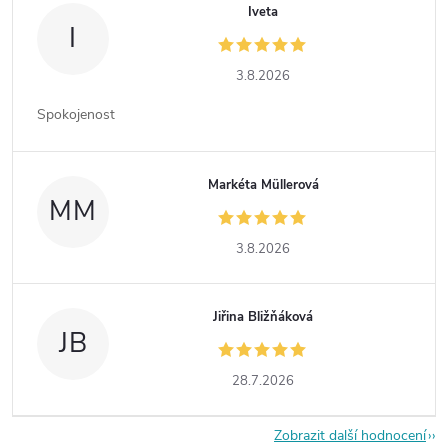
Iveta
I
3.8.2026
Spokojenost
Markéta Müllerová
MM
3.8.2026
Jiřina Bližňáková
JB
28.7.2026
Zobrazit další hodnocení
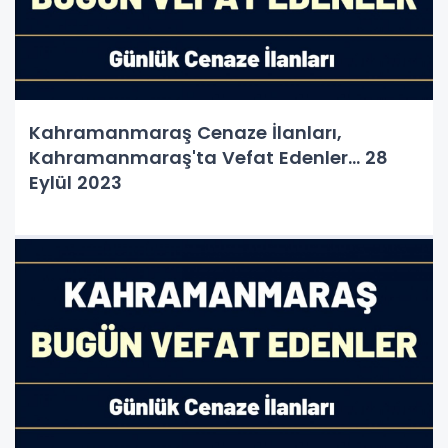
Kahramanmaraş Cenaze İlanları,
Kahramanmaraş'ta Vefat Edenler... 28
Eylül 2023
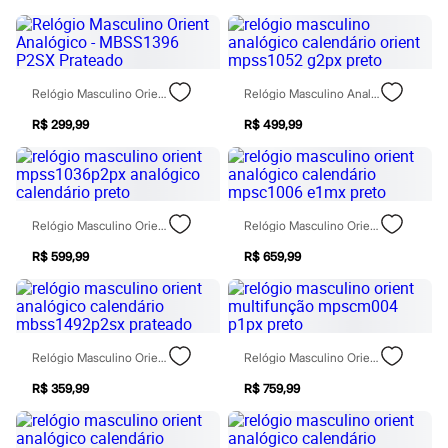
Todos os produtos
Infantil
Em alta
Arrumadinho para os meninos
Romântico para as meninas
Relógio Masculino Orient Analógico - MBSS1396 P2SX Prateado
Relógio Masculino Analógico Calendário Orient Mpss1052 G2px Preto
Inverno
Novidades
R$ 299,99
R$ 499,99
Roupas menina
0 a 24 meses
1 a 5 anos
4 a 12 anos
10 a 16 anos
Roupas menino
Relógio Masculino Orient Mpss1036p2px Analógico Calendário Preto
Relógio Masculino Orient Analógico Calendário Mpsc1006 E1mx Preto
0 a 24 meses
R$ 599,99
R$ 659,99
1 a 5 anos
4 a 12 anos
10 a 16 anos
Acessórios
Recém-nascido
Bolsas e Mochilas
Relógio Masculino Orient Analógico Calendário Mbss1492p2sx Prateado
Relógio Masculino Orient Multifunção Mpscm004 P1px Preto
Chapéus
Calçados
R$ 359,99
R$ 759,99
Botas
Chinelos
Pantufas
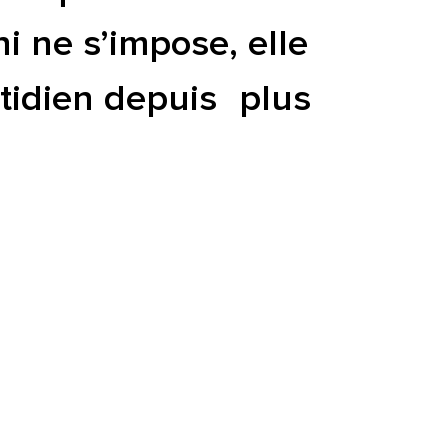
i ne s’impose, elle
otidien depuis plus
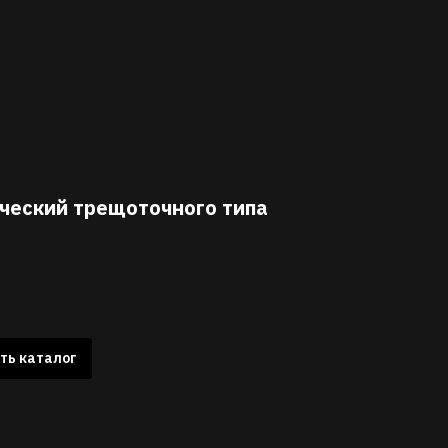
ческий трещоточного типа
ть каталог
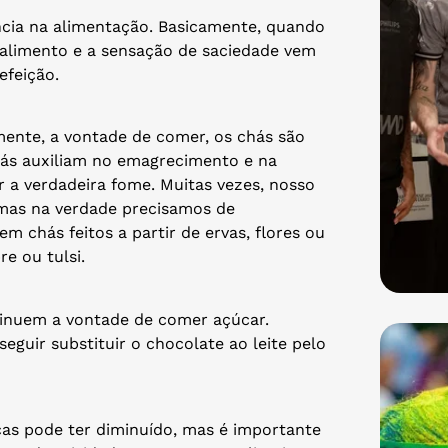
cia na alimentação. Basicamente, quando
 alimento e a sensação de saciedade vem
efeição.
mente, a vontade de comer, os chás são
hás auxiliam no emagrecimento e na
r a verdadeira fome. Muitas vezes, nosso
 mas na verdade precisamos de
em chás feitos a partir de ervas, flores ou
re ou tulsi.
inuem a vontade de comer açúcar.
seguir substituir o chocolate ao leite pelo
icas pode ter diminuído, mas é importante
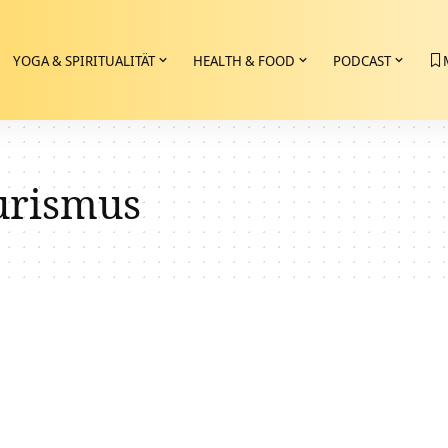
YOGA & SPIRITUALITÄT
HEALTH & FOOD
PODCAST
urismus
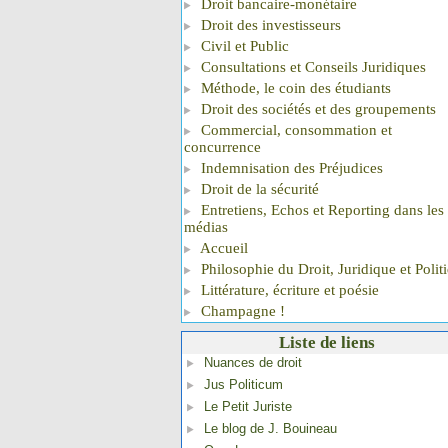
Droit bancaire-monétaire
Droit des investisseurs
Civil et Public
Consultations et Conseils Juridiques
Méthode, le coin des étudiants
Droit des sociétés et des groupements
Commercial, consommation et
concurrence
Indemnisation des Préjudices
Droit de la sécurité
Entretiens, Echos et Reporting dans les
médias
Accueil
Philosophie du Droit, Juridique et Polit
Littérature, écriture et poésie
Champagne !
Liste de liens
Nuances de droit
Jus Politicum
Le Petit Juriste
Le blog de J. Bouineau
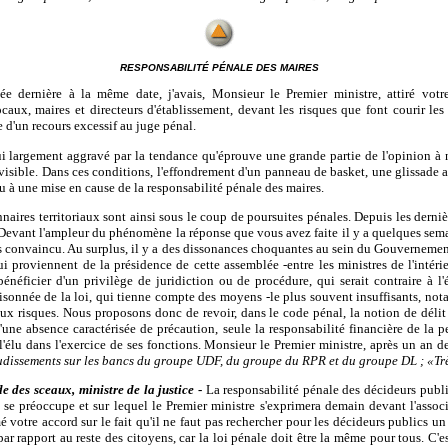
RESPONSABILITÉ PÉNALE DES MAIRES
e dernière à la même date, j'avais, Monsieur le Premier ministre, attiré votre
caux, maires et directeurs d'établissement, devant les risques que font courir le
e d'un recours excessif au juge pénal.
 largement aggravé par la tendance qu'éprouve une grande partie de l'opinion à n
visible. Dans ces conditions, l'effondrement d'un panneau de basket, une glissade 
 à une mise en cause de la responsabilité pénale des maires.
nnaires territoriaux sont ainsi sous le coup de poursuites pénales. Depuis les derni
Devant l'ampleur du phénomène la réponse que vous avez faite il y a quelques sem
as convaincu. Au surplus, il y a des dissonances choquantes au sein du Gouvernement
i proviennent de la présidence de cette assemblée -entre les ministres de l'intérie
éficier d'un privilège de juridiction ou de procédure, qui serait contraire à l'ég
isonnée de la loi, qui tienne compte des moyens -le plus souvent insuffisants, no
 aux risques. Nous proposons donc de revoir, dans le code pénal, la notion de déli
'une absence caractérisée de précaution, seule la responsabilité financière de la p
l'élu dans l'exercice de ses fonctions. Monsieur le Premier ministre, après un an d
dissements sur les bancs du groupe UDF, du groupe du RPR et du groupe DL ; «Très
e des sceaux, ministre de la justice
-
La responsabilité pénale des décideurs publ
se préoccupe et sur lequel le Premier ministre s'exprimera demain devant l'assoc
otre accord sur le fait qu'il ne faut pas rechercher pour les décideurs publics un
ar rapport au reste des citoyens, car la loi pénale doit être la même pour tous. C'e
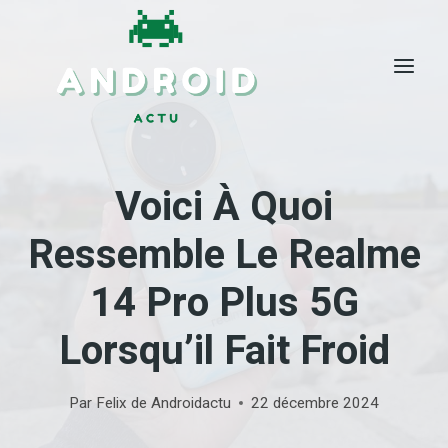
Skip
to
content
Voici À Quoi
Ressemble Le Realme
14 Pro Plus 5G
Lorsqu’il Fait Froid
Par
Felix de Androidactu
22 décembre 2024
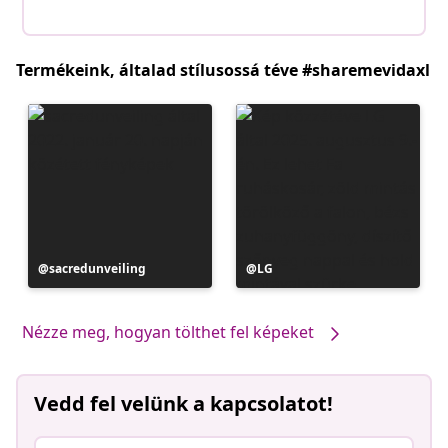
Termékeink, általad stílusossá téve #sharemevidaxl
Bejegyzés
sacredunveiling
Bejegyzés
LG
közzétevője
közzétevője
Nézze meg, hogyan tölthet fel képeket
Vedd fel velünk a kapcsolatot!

============================================================

Activity
What is needed is every record above, restated word for word, with the pictures left out.

Completed task
Iveta
I
3.8.2026
Spokojenost
Markéta Müllerová
MM
3.8.2026
Jiřina Bližňáková
JB
28.7.2026
Zobrazit další hodnocení
Kahramanmaraş Cenaze İlanları,
Kahramanmaraş'ta Vefat Edenler... 28
Eylül 2023
Todos os produtos
Infantil
Em alta
Arrumadinho para os meninos
Romântico para as meninas
Relógio Masculino Orient Analógico - MBSS1396 P2SX Prateado
Relógio Masculino Analógico Calendário Orient Mpss1052 G2px Preto
Inverno
Novidades
R$ 299,99
R$ 499,99
Roupas menina
0 a 24 meses
1 a 5 anos
4 a 12 anos
10 a 16 anos
Roupas menino
Relógio Masculino Orient Mpss1036p2px Analógico Calendário Preto
Relógio Masculino Orient Analógico Calendário Mpsc1006 E1mx Preto
0 a 24 meses
R$ 599,99
R$ 659,99
1 a 5 anos
4 a 12 anos
10 a 16 anos
Acessórios
Recém-nascido
Bolsas e Mochilas
Relógio Masculino Orient Analógico Calendário Mbss1492p2sx Prateado
Relógio Masculino Orient Multifunção Mpscm004 P1px Preto
Chapéus
Calçados
R$ 359,99
R$ 759,99
Botas
Chinelos
Pantufas
i ne s’impose, elle
otidien depuis plus
ческий трещоточного типа
ть каталог
cia na alimentação. Basicamente, quando
 alimento e a sensação de saciedade vem
efeição.
mente, a vontade de comer, os chás são
hás auxiliam no emagrecimento e na
r a verdadeira fome. Muitas vezes, nosso
 mas na verdade precisamos de
em chás feitos a partir de ervas, flores ou
re ou tulsi.
inuem a vontade de comer açúcar.
seguir substituir o chocolate ao leite pelo
icas pode ter diminuído, mas é importante
YOGA & SPIRITUALITÄT
HEALTH & FOOD
PODCAST
urismus
Droit bancaire-monétaire
Droit des investisseurs
Civil et Public
Consultations et Conseils Juridiques
Méthode, le coin des étudiants
Droit des sociétés et des groupements
Commercial, consommation et
concurrence
Indemnisation des Préjudices
Droit de la sécurité
Entretiens, Echos et Reporting dans les
médias
Accueil
Philosophie du Droit, Juridique et Polit
Littérature, écriture et poésie
Champagne !
Liste de liens
Nuances de droit
Jus Politicum
Le Petit Juriste
Le blog de J. Bouineau
RESPONSABILITÉ PÉNALE DES MAIRES
e dernière à la même date, j'avais, Monsieur le Premier ministre, attiré votre
caux, maires et directeurs d'établissement, devant les risques que font courir le
e d'un recours excessif au juge pénal.
 largement aggravé par la tendance qu'éprouve une grande partie de l'opinion à n
visible. Dans ces conditions, l'effondrement d'un panneau de basket, une glissade 
 à une mise en cause de la responsabilité pénale des maires.
nnaires territoriaux sont ainsi sous le coup de poursuites pénales. Depuis les derni
Devant l'ampleur du phénomène la réponse que vous avez faite il y a quelques sem
as convaincu. Au surplus, il y a des dissonances choquantes au sein du Gouvernement
i proviennent de la présidence de cette assemblée -entre les ministres de l'intérie
éficier d'un privilège de juridiction ou de procédure, qui serait contraire à l'ég
isonnée de la loi, qui tienne compte des moyens -le plus souvent insuffisants, no
 aux risques. Nous proposons donc de revoir, dans le code pénal, la notion de déli
'une absence caractérisée de précaution, seule la responsabilité financière de la p
l'élu dans l'exercice de ses fonctions. Monsieur le Premier ministre, après un an d
dissements sur les bancs du groupe UDF, du groupe du RPR et du groupe DL ; «Très
e des sceaux, ministre de la justice
-
La responsabilité pénale des décideurs publ
se préoccupe et sur lequel le Premier ministre s'exprimera demain devant l'assoc
otre accord sur le fait qu'il ne faut pas rechercher pour les décideurs publics un
ar rapport au reste des citoyens, car la loi pénale doit être la même pour tous. C'e
Skip
to
content
Voici À Quoi
Ressemble Le Realme
14 Pro Plus 5G
Lorsqu’il Fait Froid
Par
Felix de Androidactu
22 décembre 2024
Termékeink, általad stílusossá téve #sharemevidaxl
Bejegyzés
sacredunveiling
Bejegyzés
LG
közzétevője
közzétevője
Nézze meg, hogyan tölthet fel képeket
Vedd fel velünk a kapcsolatot!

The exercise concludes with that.